Ces appels intéressent le consommateur qui se dit prêt à agir et à affirmer son patriotisme économique en sanctionnant un pays et ses produits. Dans le collimateur, Coca-Cola, McDonald’s, Tesla, Starbucks, KFC, X et d’autres. Les secteurs les plus ciblés sont l’automobile, les sodas et boissons, le streaming musical et la restauration rapide.
Passer des paroles aux actes
Rappelons que le terme « boycotter » vient du nom du britannique Charles Cunningham, régisseur d’un riche propriétaire terrien en Irlande durant le XIXe siècle. En traitant mal ses fermiers, il a subi leur refus de travailler et un blocus en 1880. En Inde, Gandhi a lancé en 1930 un boycott sur les impôts liés au sel, contre l’empire britannique. En 1955, le Mouvement des droits civiques aux États-Unis, initié par Martin Luther King a appelé au boycott des bus de Montgomery. Le boycott a eu un rôle déterminant contre l’Afrique du Sud pour mettre fin à l’apartheid. À partir des années 70, il s’est banalisé avant de s’institutionnaliser à travers des campagnes des ONG prônant une consommation engagée dont les motivations sont la solidarité avec les pays du Sud, les conditions de travail des salariés ou les comportements des entreprises.
Le boycott a été utilisé à plusieurs reprises, avec des effets souvent complexes à mesurer. Seul, cela ne peut pas suffire à atteindre l’effet recherché. Peu d’entre nous achètent des produits pour des raisons politiques, morales ou environnementales et encore peu en boycottent pour les mêmes motifs.
À la limite de la légalité
Aujourd’hui, les produits américains sont omniprésents dans notre quotidien. Peu d’entre eux sont en réalité directement importés depuis les États-Unis. Un boycott pourrait même s’avérer contre-productif pour notre économie, car certaines marques américaines fabriquent dans nos usines leurs produits vendus dans l’hexagone. Selon les données publiées par l’institut national de la statistique et des études économiques (Insee), 4 600 filiales d’entreprises américaines sont présentes en France et elles emploient 504 260 personnes.

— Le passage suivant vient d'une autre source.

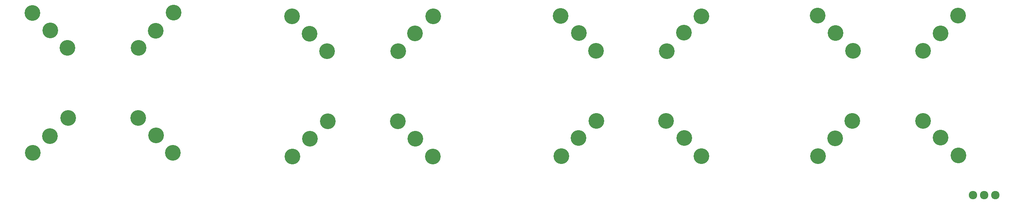
<source format=gbr>
G04 #@! TF.FileFunction,Soldermask,Bot*
%FSLAX46Y46*%
G04 Gerber Fmt 4.6, Leading zero omitted, Abs format (unit mm)*
G04 Created by KiCad (PCBNEW 4.0.6) date 05/08/17 10:58:46*
%MOMM*%
%LPD*%
G01*
G04 APERTURE LIST*
%ADD10C,0.100000*%
%ADD11C,2.940000*%
%ADD12C,3.575000*%
%ADD13C,1.924000*%
G04 APERTURE END LIST*
D10*
D11*
X225707100Y-117285900D03*
D12*
X225707100Y-117285900D03*
D11*
X249703100Y-117110900D03*
D12*
X249703100Y-117110900D03*
D11*
X249700100Y-93294900D03*
D12*
X249700100Y-93294900D03*
D11*
X225779100Y-93237900D03*
D12*
X225779100Y-93237900D03*
D11*
X245730100Y-113257900D03*
D12*
X245730100Y-113257900D03*
D11*
X229670100Y-113285900D03*
D12*
X229670100Y-113285900D03*
D11*
X245697100Y-97322900D03*
D12*
X245697100Y-97322900D03*
D11*
X229771100Y-97283900D03*
D12*
X229771100Y-97283900D03*
D11*
X253761100Y-121206900D03*
D12*
X253761100Y-121206900D03*
D11*
X221799100Y-121302900D03*
D12*
X221799100Y-121302900D03*
D11*
X253667100Y-89292900D03*
D12*
X253667100Y-89292900D03*
D11*
X221779100Y-89231900D03*
D12*
X221779100Y-89231900D03*
D11*
X191385100Y-93155900D03*
D12*
X191385100Y-93155900D03*
D11*
X167376100Y-117190900D03*
D12*
X167376100Y-117190900D03*
D11*
X171471100Y-113312900D03*
D12*
X171471100Y-113312900D03*
D11*
X187502100Y-97344900D03*
D12*
X187502100Y-97344900D03*
D11*
X195380100Y-89398900D03*
D12*
X195380100Y-89398900D03*
D11*
X163489100Y-121348900D03*
D12*
X163489100Y-121348900D03*
D11*
X130325100Y-117333900D03*
D12*
X130325100Y-117333900D03*
D11*
X106321100Y-117338900D03*
D12*
X106321100Y-117338900D03*
D11*
X130194100Y-93289900D03*
D12*
X130194100Y-93289900D03*
D11*
X106259100Y-93409900D03*
D12*
X106259100Y-93409900D03*
D11*
X126306100Y-113411900D03*
D12*
X126306100Y-113411900D03*
D11*
X110398100Y-113399900D03*
D12*
X110398100Y-113399900D03*
D11*
X126394100Y-97417900D03*
D12*
X126394100Y-97417900D03*
D11*
X110263100Y-97419900D03*
D12*
X110263100Y-97419900D03*
D11*
X134288100Y-121406900D03*
D12*
X134288100Y-121406900D03*
D11*
X102400100Y-121407900D03*
D12*
X102400100Y-121407900D03*
D11*
X134339100Y-89424900D03*
D12*
X134339100Y-89424900D03*
D11*
X102272100Y-89399900D03*
D12*
X102272100Y-89399900D03*
D11*
X71401300Y-116571300D03*
D12*
X71401300Y-116571300D03*
D11*
X47261300Y-116752300D03*
D12*
X47261300Y-116752300D03*
D11*
X71290300Y-92702300D03*
D12*
X71290300Y-92702300D03*
D11*
X47340300Y-92642300D03*
D12*
X47340300Y-92642300D03*
D11*
X67356300Y-112598300D03*
D12*
X67356300Y-112598300D03*
D11*
X51364300Y-112586300D03*
D12*
X51364300Y-112586300D03*
D11*
X67405300Y-96581300D03*
D12*
X67405300Y-96581300D03*
D11*
X51258300Y-96607300D03*
D12*
X51258300Y-96607300D03*
D11*
X43241300Y-88630300D03*
D12*
X43241300Y-88630300D03*
D11*
X43386300Y-120553300D03*
D12*
X43386300Y-120553300D03*
D11*
X75205300Y-120580300D03*
D12*
X75205300Y-120580300D03*
D11*
X75370300Y-88548300D03*
D12*
X75370300Y-88548300D03*
D11*
X187325100Y-113335900D03*
D12*
X187325100Y-113335900D03*
D11*
X171340500Y-97318500D03*
D12*
X171340500Y-97318500D03*
D11*
X167453500Y-93243700D03*
D12*
X167453500Y-93243700D03*
D11*
X191409300Y-117206700D03*
D12*
X191409300Y-117206700D03*
D11*
X163367300Y-89364100D03*
D12*
X163367300Y-89364100D03*
D11*
X195379300Y-121331900D03*
D12*
X195379300Y-121331900D03*
D13*
X262165100Y-130188900D03*
X259625100Y-130188900D03*
X257085100Y-130188900D03*
M02*

</source>
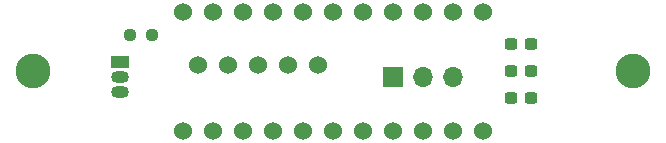
<source format=gbr>
%TF.GenerationSoftware,KiCad,Pcbnew,7.0.7*%
%TF.CreationDate,2024-03-26T15:52:03-05:00*%
%TF.ProjectId,RamanCCDBoard,52616d61-6e43-4434-9442-6f6172642e6b,rev?*%
%TF.SameCoordinates,Original*%
%TF.FileFunction,Soldermask,Bot*%
%TF.FilePolarity,Negative*%
%FSLAX46Y46*%
G04 Gerber Fmt 4.6, Leading zero omitted, Abs format (unit mm)*
G04 Created by KiCad (PCBNEW 7.0.7) date 2024-03-26 15:52:03*
%MOMM*%
%LPD*%
G01*
G04 APERTURE LIST*
G04 Aperture macros list*
%AMRoundRect*
0 Rectangle with rounded corners*
0 $1 Rounding radius*
0 $2 $3 $4 $5 $6 $7 $8 $9 X,Y pos of 4 corners*
0 Add a 4 corners polygon primitive as box body*
4,1,4,$2,$3,$4,$5,$6,$7,$8,$9,$2,$3,0*
0 Add four circle primitives for the rounded corners*
1,1,$1+$1,$2,$3*
1,1,$1+$1,$4,$5*
1,1,$1+$1,$6,$7*
1,1,$1+$1,$8,$9*
0 Add four rect primitives between the rounded corners*
20,1,$1+$1,$2,$3,$4,$5,0*
20,1,$1+$1,$4,$5,$6,$7,0*
20,1,$1+$1,$6,$7,$8,$9,0*
20,1,$1+$1,$8,$9,$2,$3,0*%
G04 Aperture macros list end*
%ADD10C,1.524000*%
%ADD11C,2.946400*%
%ADD12RoundRect,0.237500X0.300000X0.237500X-0.300000X0.237500X-0.300000X-0.237500X0.300000X-0.237500X0*%
%ADD13R,1.500000X1.050000*%
%ADD14O,1.500000X1.050000*%
%ADD15RoundRect,0.237500X0.250000X0.237500X-0.250000X0.237500X-0.250000X-0.237500X0.250000X-0.237500X0*%
%ADD16R,1.700000X1.700000*%
%ADD17O,1.700000X1.700000*%
G04 APERTURE END LIST*
D10*
%TO.C,U1*%
X55626000Y-32004000D03*
X58166000Y-32004000D03*
X60706000Y-32004000D03*
X63246000Y-32004000D03*
X65786000Y-32004000D03*
X68326000Y-32004000D03*
X70866000Y-32004000D03*
X73406000Y-32004000D03*
X75946000Y-32004000D03*
X78486000Y-32004000D03*
X81026000Y-32004000D03*
X81026000Y-22004000D03*
X78486000Y-22004000D03*
X75946000Y-22004000D03*
X73406000Y-22004000D03*
X70866000Y-22004000D03*
X68326000Y-22004000D03*
X65786000Y-22004000D03*
X63246000Y-22004000D03*
X60706000Y-22004000D03*
X58166000Y-22004000D03*
X55626000Y-22004000D03*
%TD*%
D11*
%TO.C,V2*%
X93726000Y-26924000D03*
%TD*%
%TO.C,V1*%
X42926000Y-26924000D03*
%TD*%
D12*
%TO.C,C3*%
X85090000Y-26924000D03*
X83365000Y-26924000D03*
%TD*%
D13*
%TO.C,Q2*%
X50292000Y-26162000D03*
D14*
X50292000Y-27432000D03*
X50292000Y-28702000D03*
%TD*%
D12*
%TO.C,C2*%
X85090000Y-29210000D03*
X83365000Y-29210000D03*
%TD*%
D15*
%TO.C,R1*%
X52982500Y-23876000D03*
X51157500Y-23876000D03*
%TD*%
D10*
%TO.C,Conn1*%
X56896000Y-26416000D03*
X59436000Y-26416000D03*
X61976000Y-26416000D03*
X64516000Y-26416000D03*
X67056000Y-26416000D03*
%TD*%
D12*
%TO.C,C1*%
X85090000Y-24638000D03*
X83365000Y-24638000D03*
%TD*%
D16*
%TO.C,J1*%
X73406000Y-27432000D03*
D17*
X75946000Y-27432000D03*
X78486000Y-27432000D03*
%TD*%
M02*

</source>
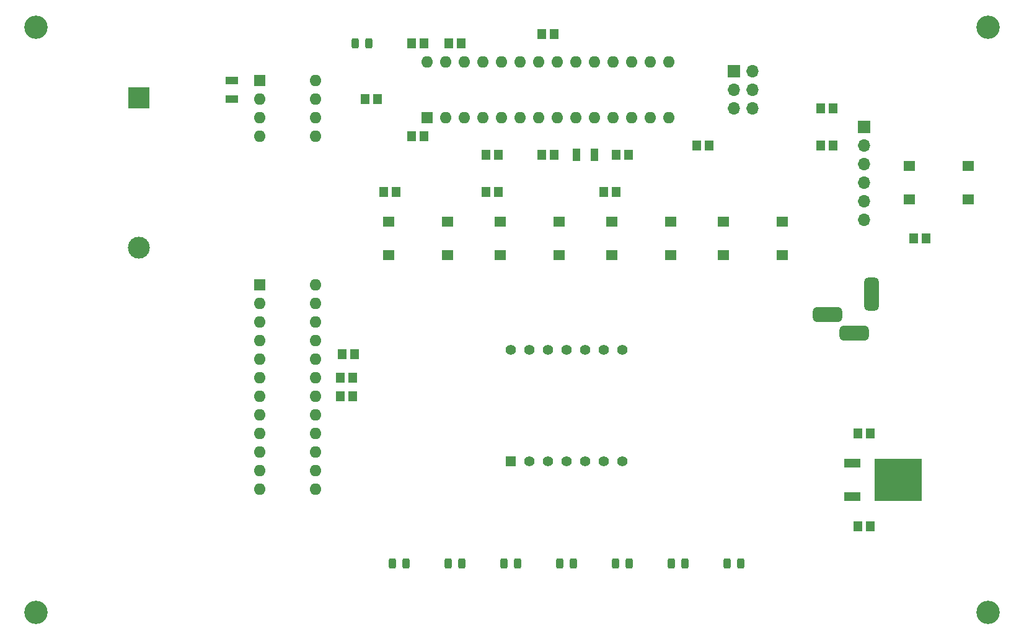
<source format=gbr>
%TF.GenerationSoftware,KiCad,Pcbnew,6.0.6-3a73a75311~116~ubuntu20.04.1*%
%TF.CreationDate,2022-07-18T01:41:21-04:00*%
%TF.ProjectId,first_project,66697273-745f-4707-926f-6a6563742e6b,rev?*%
%TF.SameCoordinates,PX4c4b400PY8a48640*%
%TF.FileFunction,Soldermask,Top*%
%TF.FilePolarity,Negative*%
%FSLAX46Y46*%
G04 Gerber Fmt 4.6, Leading zero omitted, Abs format (unit mm)*
G04 Created by KiCad (PCBNEW 6.0.6-3a73a75311~116~ubuntu20.04.1) date 2022-07-18 01:41:21*
%MOMM*%
%LPD*%
G01*
G04 APERTURE LIST*
G04 Aperture macros list*
%AMRoundRect*
0 Rectangle with rounded corners*
0 $1 Rounding radius*
0 $2 $3 $4 $5 $6 $7 $8 $9 X,Y pos of 4 corners*
0 Add a 4 corners polygon primitive as box body*
4,1,4,$2,$3,$4,$5,$6,$7,$8,$9,$2,$3,0*
0 Add four circle primitives for the rounded corners*
1,1,$1+$1,$2,$3*
1,1,$1+$1,$4,$5*
1,1,$1+$1,$6,$7*
1,1,$1+$1,$8,$9*
0 Add four rect primitives between the rounded corners*
20,1,$1+$1,$2,$3,$4,$5,0*
20,1,$1+$1,$4,$5,$6,$7,0*
20,1,$1+$1,$6,$7,$8,$9,0*
20,1,$1+$1,$8,$9,$2,$3,0*%
G04 Aperture macros list end*
%ADD10R,1.000000X1.800000*%
%ADD11C,3.200000*%
%ADD12RoundRect,0.243750X-0.243750X-0.456250X0.243750X-0.456250X0.243750X0.456250X-0.243750X0.456250X0*%
%ADD13R,1.600000X1.600000*%
%ADD14O,1.600000X1.600000*%
%ADD15R,1.150000X1.400000*%
%ADD16R,1.600000X1.400000*%
%ADD17R,1.800000X1.000000*%
%ADD18R,1.700000X1.700000*%
%ADD19O,1.700000X1.700000*%
%ADD20R,3.000000X3.000000*%
%ADD21C,3.000000*%
%ADD22R,2.200000X1.200000*%
%ADD23R,6.400000X5.800000*%
%ADD24R,1.400000X1.400000*%
%ADD25C,1.400000*%
%ADD26RoundRect,0.500000X0.500000X-1.750000X0.500000X1.750000X-0.500000X1.750000X-0.500000X-1.750000X0*%
%ADD27RoundRect,0.500000X1.500000X0.500000X-1.500000X0.500000X-1.500000X-0.500000X1.500000X-0.500000X0*%
G04 APERTURE END LIST*
D10*
%TO.C,Y1*%
X81270000Y67530000D03*
X78770000Y67530000D03*
%TD*%
D11*
%TO.C,H4*%
X135000000Y5000000D03*
%TD*%
D12*
%TO.C,D7*%
X91782500Y11650000D03*
X93657500Y11650000D03*
%TD*%
%TO.C,D5*%
X76542500Y11650000D03*
X78417500Y11650000D03*
%TD*%
D13*
%TO.C,U4*%
X35580000Y49755000D03*
D14*
X35580000Y47215000D03*
X35580000Y44675000D03*
X35580000Y42135000D03*
X35580000Y39595000D03*
X35580000Y37055000D03*
X35580000Y34515000D03*
X35580000Y31975000D03*
X35580000Y29435000D03*
X35580000Y26895000D03*
X35580000Y24355000D03*
X35580000Y21815000D03*
X43200000Y21815000D03*
X43200000Y24355000D03*
X43200000Y26895000D03*
X43200000Y29435000D03*
X43200000Y31975000D03*
X43200000Y34515000D03*
X43200000Y37055000D03*
X43200000Y39595000D03*
X43200000Y42135000D03*
X43200000Y44675000D03*
X43200000Y47215000D03*
X43200000Y49755000D03*
%TD*%
D15*
%TO.C,C9*%
X46785000Y40225000D03*
X48485000Y40225000D03*
%TD*%
D16*
%TO.C,SW1*%
X124280000Y65970000D03*
X132280000Y65970000D03*
X124280000Y61470000D03*
X132280000Y61470000D03*
%TD*%
D15*
%TO.C,C2*%
X75790000Y84040000D03*
X74090000Y84040000D03*
%TD*%
D12*
%TO.C,D8*%
X99402500Y11650000D03*
X101277500Y11650000D03*
%TD*%
D16*
%TO.C,SW2*%
X61160000Y53850000D03*
X53160000Y53850000D03*
X61160000Y58350000D03*
X53160000Y58350000D03*
%TD*%
D12*
%TO.C,D2*%
X53682500Y11650000D03*
X55557500Y11650000D03*
%TD*%
D16*
%TO.C,SW3*%
X76400000Y53850000D03*
X68400000Y53850000D03*
X76400000Y58350000D03*
X68400000Y58350000D03*
%TD*%
D12*
%TO.C,D3*%
X61302500Y11650000D03*
X63177500Y11650000D03*
%TD*%
D15*
%TO.C,C4*%
X117270000Y29430000D03*
X118970000Y29430000D03*
%TD*%
%TO.C,R2*%
X56310000Y70070000D03*
X58010000Y70070000D03*
%TD*%
D17*
%TO.C,Y2*%
X31760000Y75170000D03*
X31760000Y77670000D03*
%TD*%
D15*
%TO.C,R3*%
X112190000Y73880000D03*
X113890000Y73880000D03*
%TD*%
D18*
%TO.C,J1*%
X118120000Y71340000D03*
D19*
X118120000Y68800000D03*
X118120000Y66260000D03*
X118120000Y63720000D03*
X118120000Y61180000D03*
X118120000Y58640000D03*
%TD*%
D15*
%TO.C,C5*%
X84250000Y67530000D03*
X85950000Y67530000D03*
%TD*%
%TO.C,R4*%
X112190000Y68800000D03*
X113890000Y68800000D03*
%TD*%
D13*
%TO.C,U3*%
X35580000Y77680000D03*
D14*
X35580000Y75140000D03*
X35580000Y72600000D03*
X35580000Y70060000D03*
X43200000Y70060000D03*
X43200000Y72600000D03*
X43200000Y75140000D03*
X43200000Y77680000D03*
%TD*%
D15*
%TO.C,C1*%
X117270000Y16730000D03*
X118970000Y16730000D03*
%TD*%
%TO.C,C6*%
X124890000Y56100000D03*
X126590000Y56100000D03*
%TD*%
D12*
%TO.C,D1*%
X48602500Y82770000D03*
X50477500Y82770000D03*
%TD*%
D15*
%TO.C,C7*%
X66470000Y67530000D03*
X68170000Y67530000D03*
%TD*%
D11*
%TO.C,H2*%
X135000000Y85000000D03*
%TD*%
D20*
%TO.C,BT1*%
X19059984Y75333686D03*
D21*
X19059984Y54843686D03*
%TD*%
D15*
%TO.C,R1*%
X51660000Y75150000D03*
X49960000Y75150000D03*
%TD*%
D11*
%TO.C,H3*%
X5000000Y5000000D03*
%TD*%
D16*
%TO.C,SW4*%
X91640000Y53850000D03*
X83640000Y53850000D03*
X91640000Y58350000D03*
X83640000Y58350000D03*
%TD*%
D15*
%TO.C,C8*%
X46570000Y37050000D03*
X48270000Y37050000D03*
%TD*%
D16*
%TO.C,SW5*%
X106880000Y53850000D03*
X98880000Y53850000D03*
X106880000Y58350000D03*
X98880000Y58350000D03*
%TD*%
D15*
%TO.C,R10*%
X48270000Y34510000D03*
X46570000Y34510000D03*
%TD*%
D11*
%TO.C,H1*%
X5000000Y85000000D03*
%TD*%
D15*
%TO.C,R13*%
X61390000Y82770000D03*
X63090000Y82770000D03*
%TD*%
%TO.C,R9*%
X66470000Y62450000D03*
X68170000Y62450000D03*
%TD*%
%TO.C,C3*%
X74090000Y67530000D03*
X75790000Y67530000D03*
%TD*%
%TO.C,R12*%
X96960000Y68800000D03*
X95260000Y68800000D03*
%TD*%
D22*
%TO.C,U2*%
X116460000Y25360000D03*
D23*
X122760000Y23080000D03*
D22*
X116460000Y20800000D03*
%TD*%
D15*
%TO.C,R5*%
X52500000Y62450000D03*
X54200000Y62450000D03*
%TD*%
D24*
%TO.C,DS1*%
X69860000Y25620000D03*
D25*
X72400000Y25620000D03*
X74940000Y25620000D03*
X77480000Y25620000D03*
X80020000Y25620000D03*
X82560000Y25620000D03*
X85100000Y25620000D03*
X85100000Y40860000D03*
X82560000Y40860000D03*
X80020000Y40860000D03*
X77480000Y40860000D03*
X74940000Y40860000D03*
X72400000Y40860000D03*
X69860000Y40860000D03*
%TD*%
D18*
%TO.C,J3*%
X100340000Y78960000D03*
D19*
X102880000Y78960000D03*
X100340000Y76420000D03*
X102880000Y76420000D03*
X100340000Y73880000D03*
X102880000Y73880000D03*
%TD*%
D15*
%TO.C,R14*%
X56310000Y82770000D03*
X58010000Y82770000D03*
%TD*%
%TO.C,R11*%
X82560000Y62450000D03*
X84260000Y62450000D03*
%TD*%
D12*
%TO.C,D6*%
X84162500Y11650000D03*
X86037500Y11650000D03*
%TD*%
%TO.C,D4*%
X68922500Y11650000D03*
X70797500Y11650000D03*
%TD*%
D13*
%TO.C,U1*%
X58440000Y72620000D03*
D14*
X60980000Y72620000D03*
X63520000Y72620000D03*
X66060000Y72620000D03*
X68600000Y72620000D03*
X71140000Y72620000D03*
X73680000Y72620000D03*
X76220000Y72620000D03*
X78760000Y72620000D03*
X81300000Y72620000D03*
X83840000Y72620000D03*
X86380000Y72620000D03*
X88920000Y72620000D03*
X91460000Y72620000D03*
X91460000Y80240000D03*
X88920000Y80240000D03*
X86380000Y80240000D03*
X83840000Y80240000D03*
X81300000Y80240000D03*
X78760000Y80240000D03*
X76220000Y80240000D03*
X73680000Y80240000D03*
X71140000Y80240000D03*
X68600000Y80240000D03*
X66060000Y80240000D03*
X63520000Y80240000D03*
X60980000Y80240000D03*
X58440000Y80240000D03*
%TD*%
D26*
%TO.C,J2*%
X119080000Y48480000D03*
D27*
X116780000Y43180000D03*
X113080000Y45680000D03*
%TD*%
M02*

</source>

Reste à voir si les habitudes de consommation des Français vont bel et bien changer dans les mois à venir. Passer des paroles aux actes reste toutefois extrêmement complexe. Il faut se méfier de ce que le consommateur affirme lors d’un sondage et sa réelle pratique ! Ajoutons que le boycott vise à déranger et nuire à autrui. Dans un État de droit qui interdit de nuire à autrui, la question du boycott se trouve à la limite de la légalité et nécessite certaines formes de retenue.